*EXERCISE BRIEF*
Repeat every line of the listing below word for word, but leave the pictures out of your answer.

####################

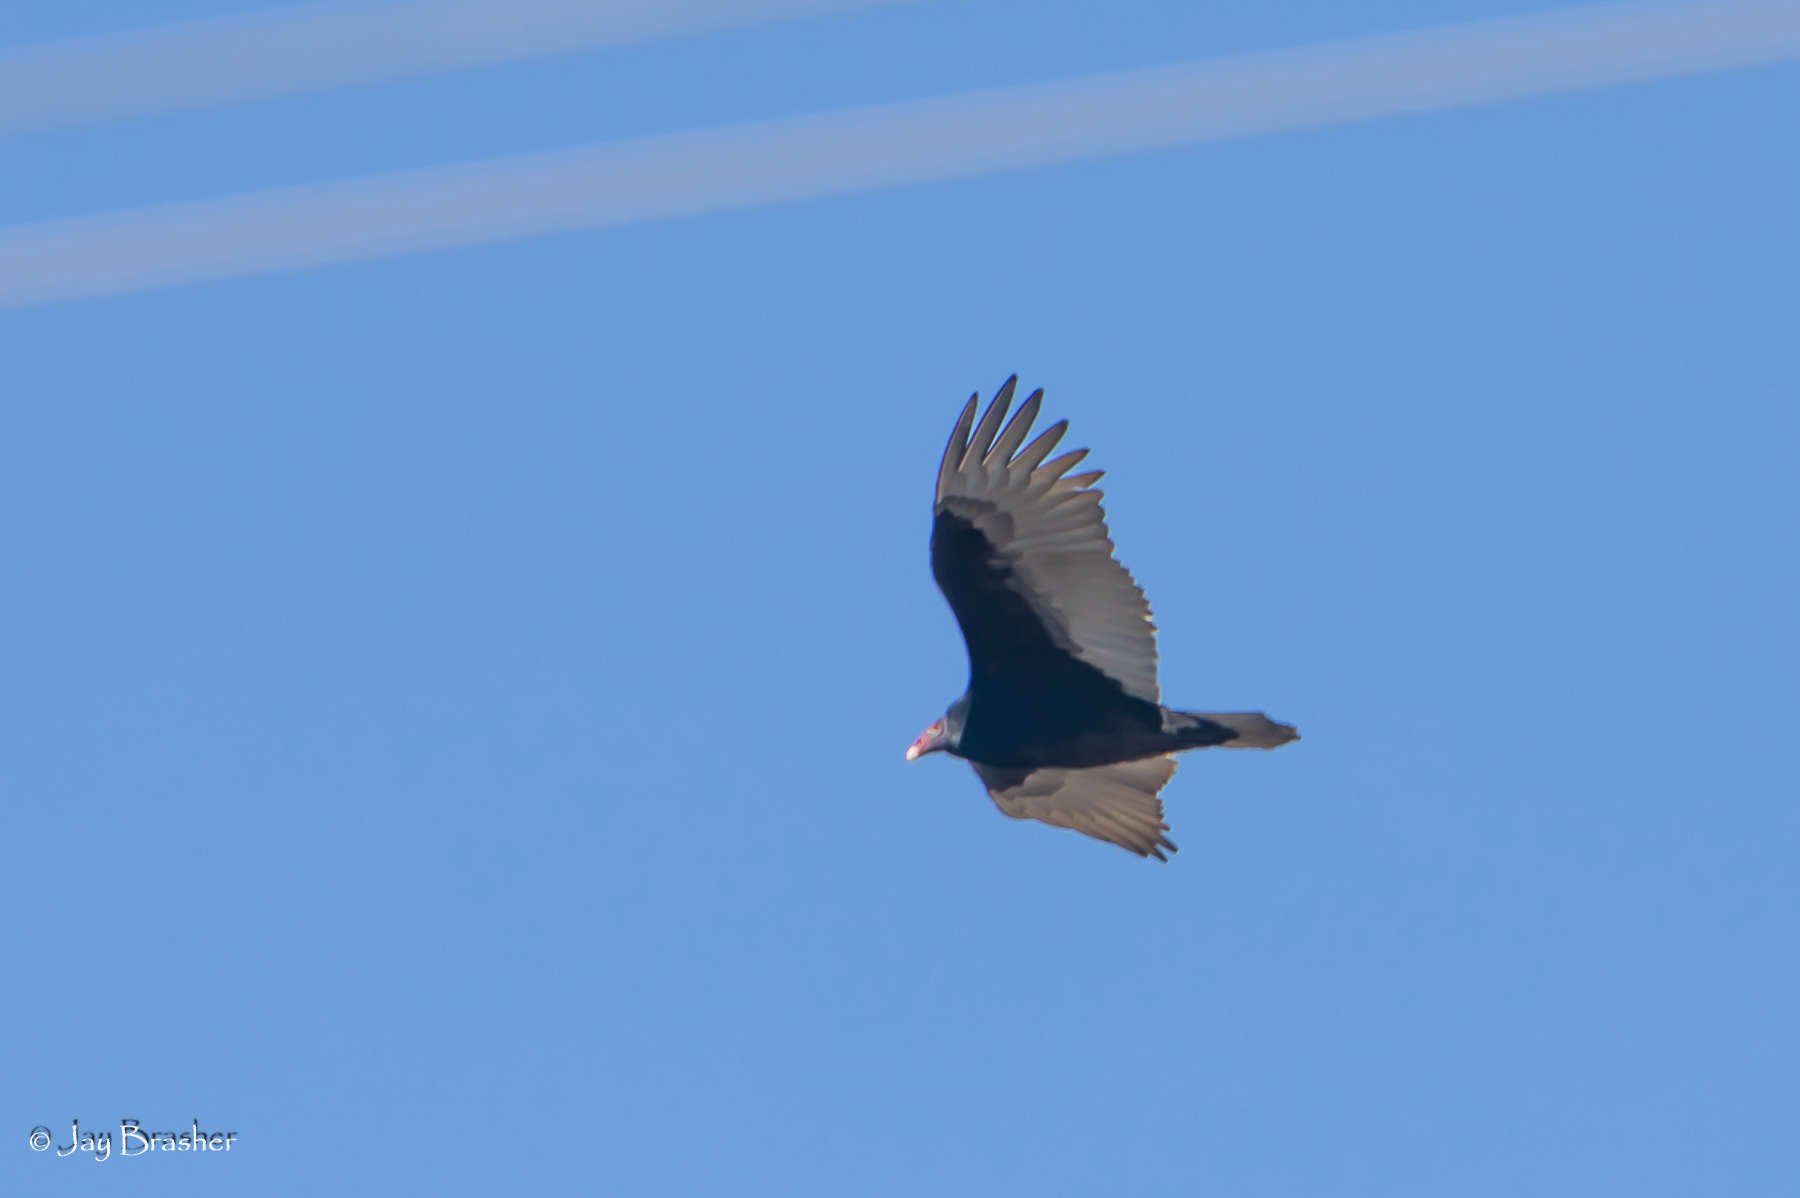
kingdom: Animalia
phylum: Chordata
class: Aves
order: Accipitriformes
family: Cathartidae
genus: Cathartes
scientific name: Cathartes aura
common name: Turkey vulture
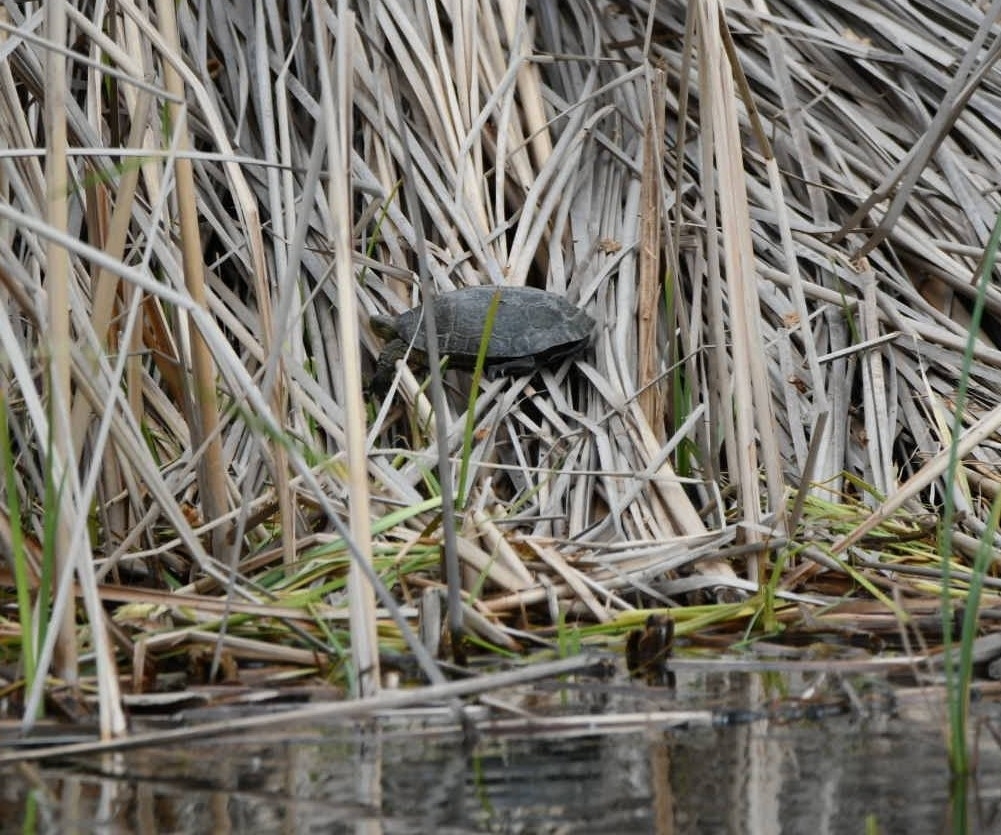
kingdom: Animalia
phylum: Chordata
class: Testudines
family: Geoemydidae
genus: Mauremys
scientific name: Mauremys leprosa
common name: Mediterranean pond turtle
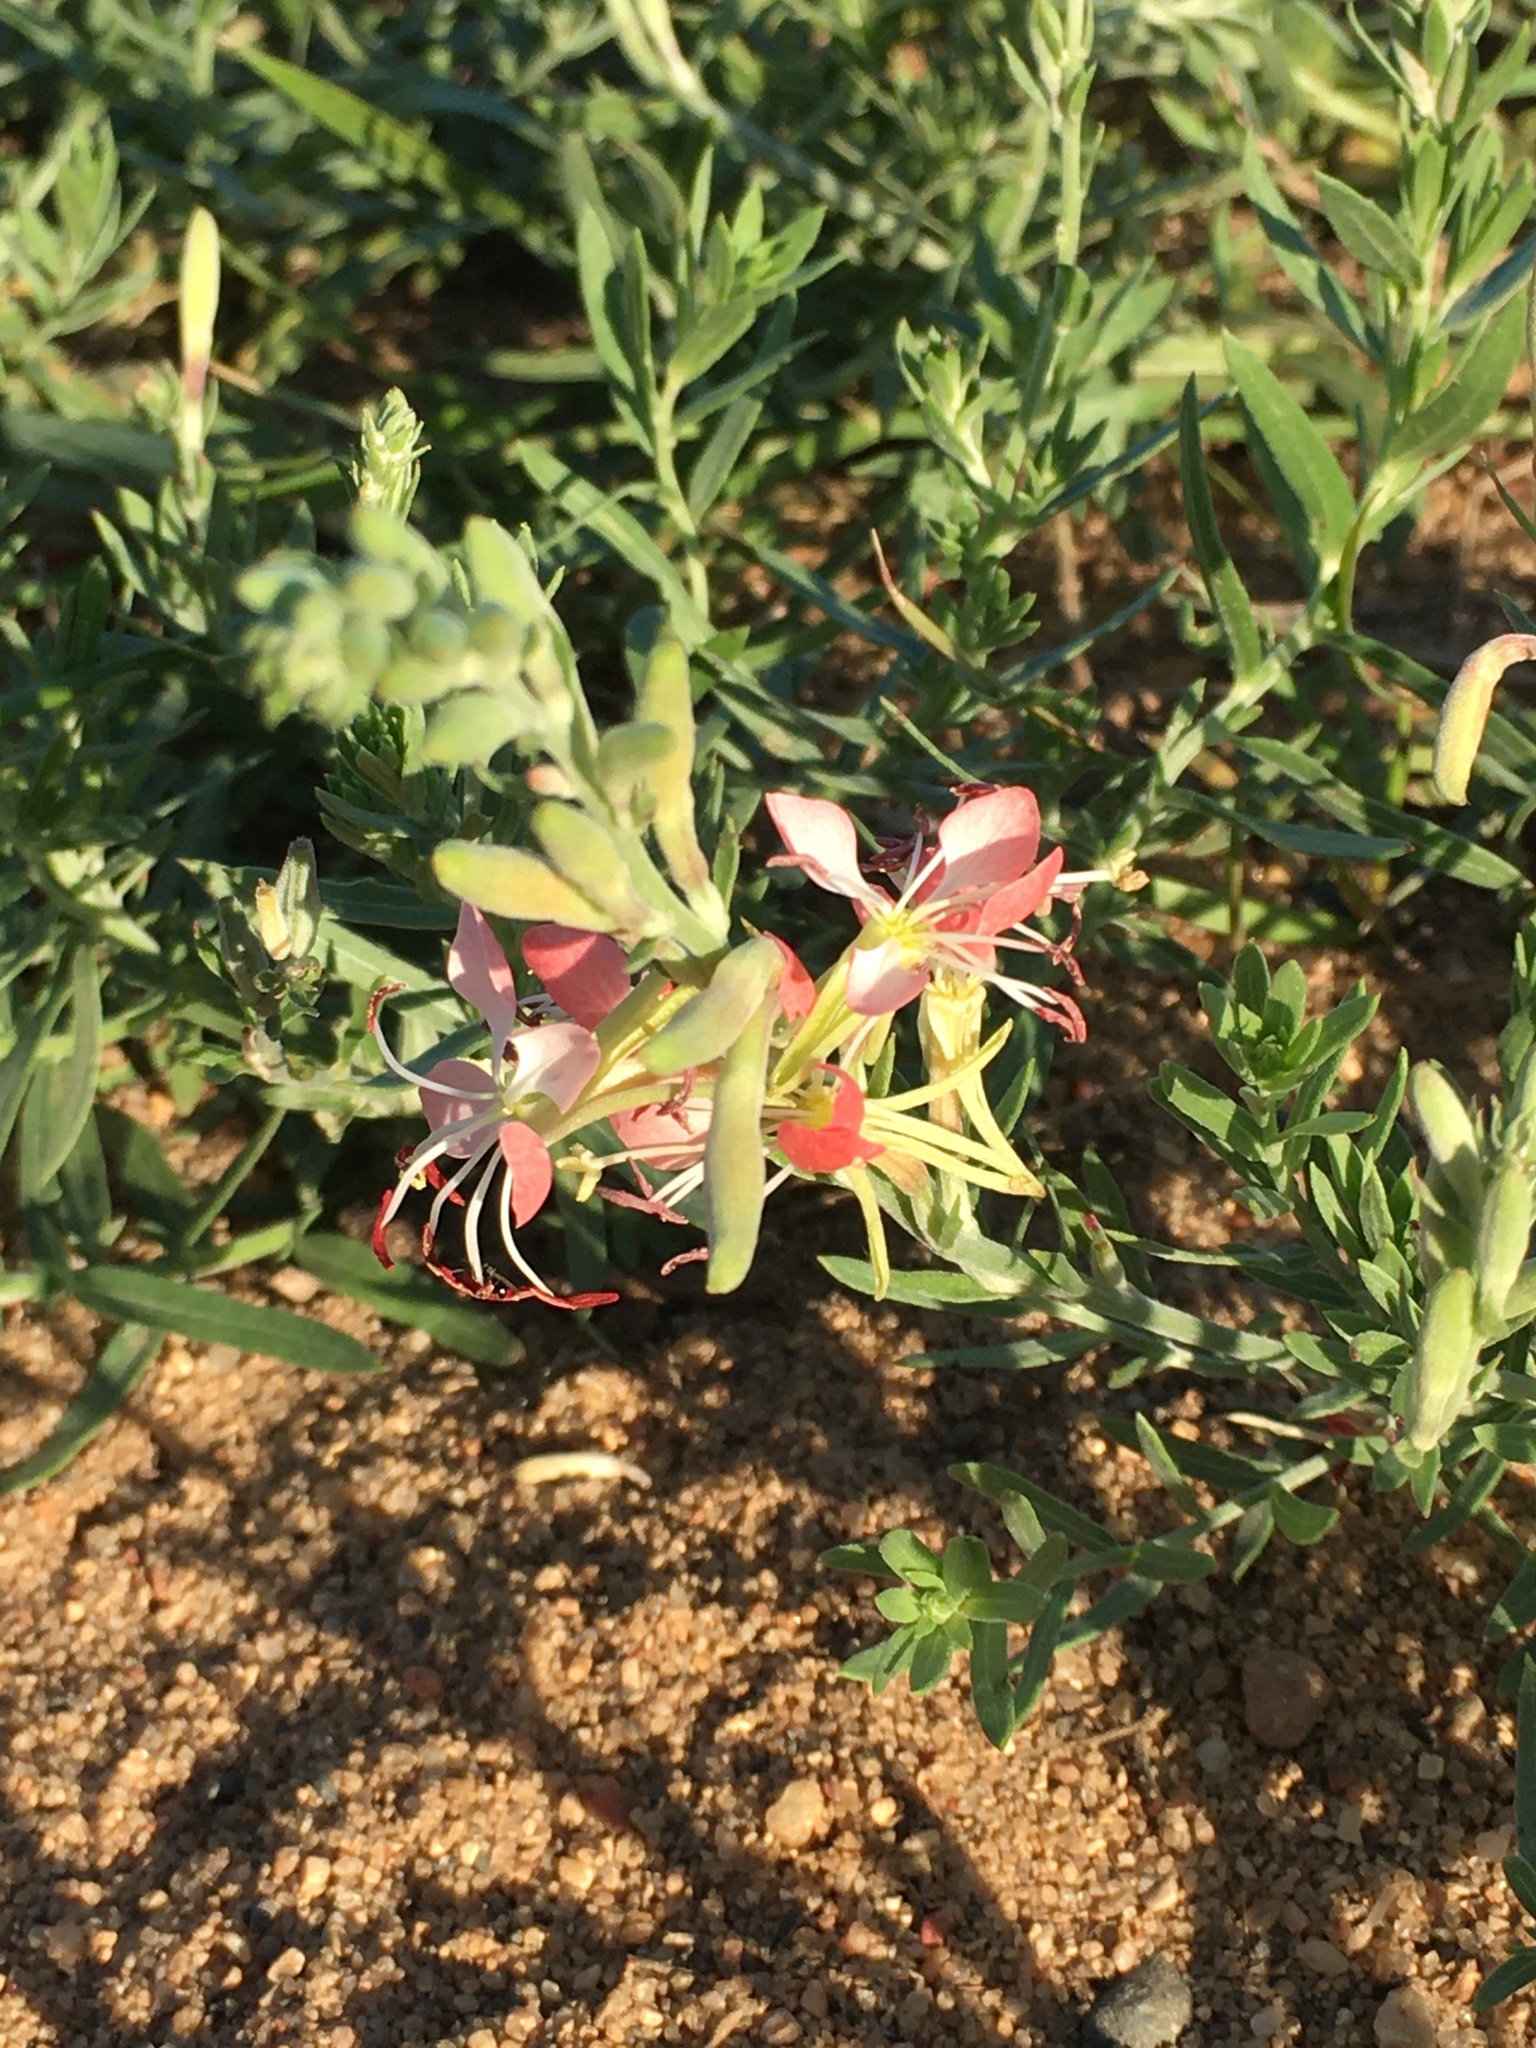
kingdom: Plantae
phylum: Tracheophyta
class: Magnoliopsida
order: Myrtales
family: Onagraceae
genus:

####################

*THE REPLY*
kingdom: Animalia
phylum: Chordata
class: Aves
order: Accipitriformes
family: Cathartidae
genus: Cathartes
scientific name: Cathartes aura
common name: Turkey vulture
kingdom: Animalia
phylum: Chordata
class: Testudines
family: Geoemydidae
genus: Mauremys
scientific name: Mauremys leprosa
common name: Mediterranean pond turtle
kingdom: Plantae
phylum: Tracheophyta
class: Magnoliopsida
order: Myrtales
family: Onagraceae
genus:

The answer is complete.